The boldest element of our new site is the use of a hero image composed of two shots, with our Catch&Release logo in the middle. This precise joining of two different yet complimenting images along the lines of the ampersand is synonymous with both sides of our business: we connect creative (catch) to clearance (release). And we live by our own rules: every image or video you see on the site was curated by our team, and cleared and licensed by our platform.
The Catch&Release Mission
“Catch&Release” represents agility and accuracy. Instead of building a library that can go stale, our mission is to deliver content and rights on-demand, to make any creative vision a reality. We are building software to facilitate this complex process through simple, intuitive tools that alleviate bottlenecks and enable creatives to create more, producers to work smarter, and give business affairs and legal peace of mind they deserve. We are turning the internet into a powerful curation and licensing engine.
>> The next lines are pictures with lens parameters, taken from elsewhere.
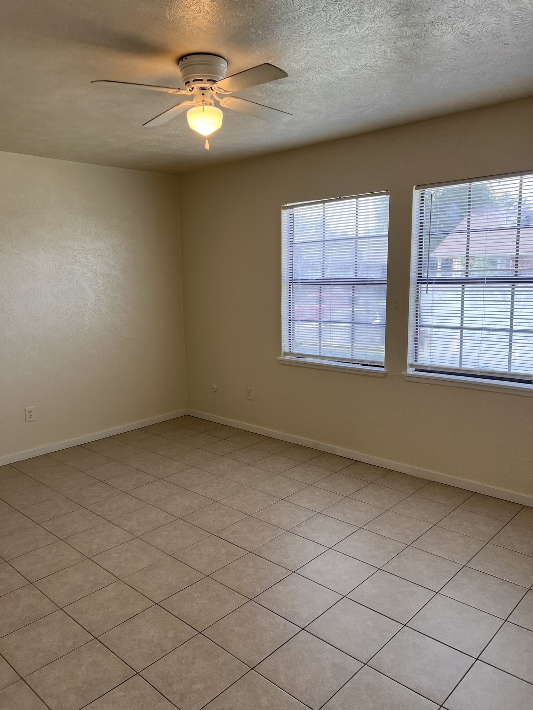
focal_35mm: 26
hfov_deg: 53.1
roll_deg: +2.6
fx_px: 534
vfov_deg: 67.3
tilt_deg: -8.1
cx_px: 266
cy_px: 355
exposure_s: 1/170
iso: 40
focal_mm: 5.7
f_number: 1.5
What is a very simple need — find any great piece of content and use it in your advertising or marketing — is incredibly complex beneath the surface. The right shot has to be found from millions, sometimes billions, of options, and once chosen, must be properly cleared. All rights must be acquired; consent from the copyright owner(s), talent and other layers of intellectual property — while not creative consideration — can be major blockers to creative execution if not handled properly.
To be successful in this mission, we know we need to help two distinct groups of people be successful: creative and legal. The interdependence between these groups has always existed, but with Catch&Release, this connection is celebrated and empowered.
PS: Curious where that image of a quarry ended up? You can see it here (at 0:18), when the camera is panning way from the rock climbers. The editing is so seamless it’s hard to tell where the original production ends and the “sourced” content begins.